Early Science Working Group
Date and Time
Location
Sri Sathvik Rayala (Harvard Divinity School), The Gift of Health: Medicine as Śiva’s Dharma in Premodern India. Please RSVP here to receive a copy of the precirculated paper.
Concerned with the history of premodern Indian medicine, this article examines the scope, scale, and influence of the medical philanthropy undertaken by Śaiva Hindu communities in medieval South Asia. It first begins with a survey of epigraphs in Sanskrit, Tĕlugu, Tamiḻ, and Kannaḍa from various regions of South Asia during the Śaiva Age. Doing so, it identifies a substantive pattern of Śaiva monasteries, temples, and patrons building hospitals, donating medicines, establishing endowments for physicians, and/or teaching medical texts. It then proceeds to recognise the Śivadharma corpus, especially the Śivadharmaśāstra and Śivadharmottara, as a key theoretical guide that almost certainly informed and incentivised Śaiva medical interventions through its conceptualisation of the ārogyadāna (gift of health) as a highly meritorious act of dharma.
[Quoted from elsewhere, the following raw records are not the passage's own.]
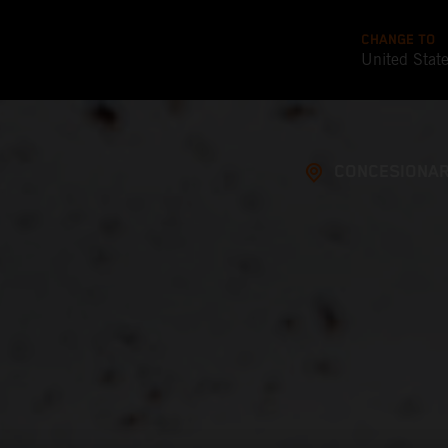
CHANGE TO
United Stat
CONCESIONAR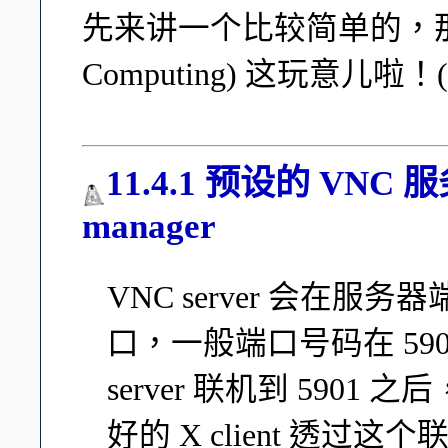
先来讲一个比较简单的，那就是 VN
Computing) 这玩意儿啦！(
11.4.1 预设的 VNC 
manager
VNC server 会在
口，一般端口号码在 5901
server 联机到 5901 
好的 X client 透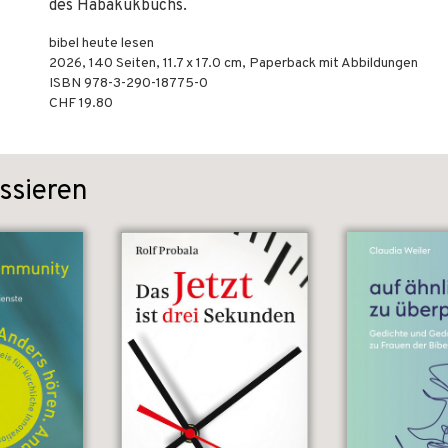
des Habakukbuchs.
bibel heute lesen
2026
,
140
Seiten, 11.7 x 17.0 cm,
Paperback mit Abbildungen
ISBN
978-3-290-18775-0
CHF 19.80
ssieren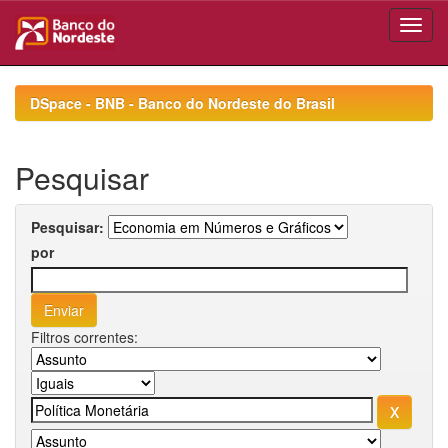
Skip
navigation
DSpace - BNB - Banco do Nordeste do Brasil
Pesquisar
Pesquisar:
por
Filtros correntes: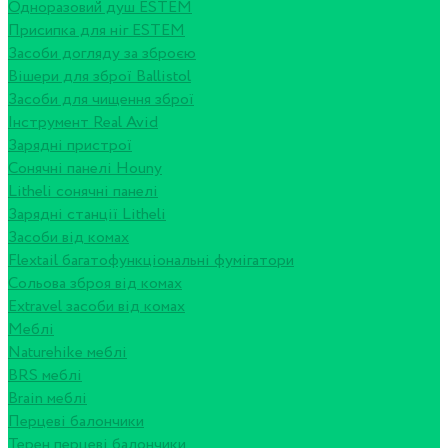
Одноразовий душ ESTEM
Присипка для ніг ESTEM
Засоби догляду за зброєю
Вішери для зброї Ballistol
Засоби для чищення зброї
Інструмент Real Avid
Зарядні пристрої
Сонячні панелі Houny
Litheli сонячні панелі
Зарядні станції Litheli
Засоби від комах
Flextail багатофункціональні фумігатори
Сольова зброя від комах
Extravel засоби від комах
Меблі
Naturehike меблі
BRS меблі
Brain меблі
Перцеві балончики
Терен перцеві балончики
The article also speaks to how the Śivadharma corpus helped nurture among Śaivas a broader concern for therapeutic interventions and longevity, which I suggest was also reflected in their engagements with alchemy and in their development and circulation of curative Sanskrit tantras. Finally, using philology, this article identifies the impact that the Śivadharma corpus had on both influencing the conceptualisation and normative importance of medical philanthropy in broader Hindu (esp. Smārta) discussions of charity in late medieval digests on dharma.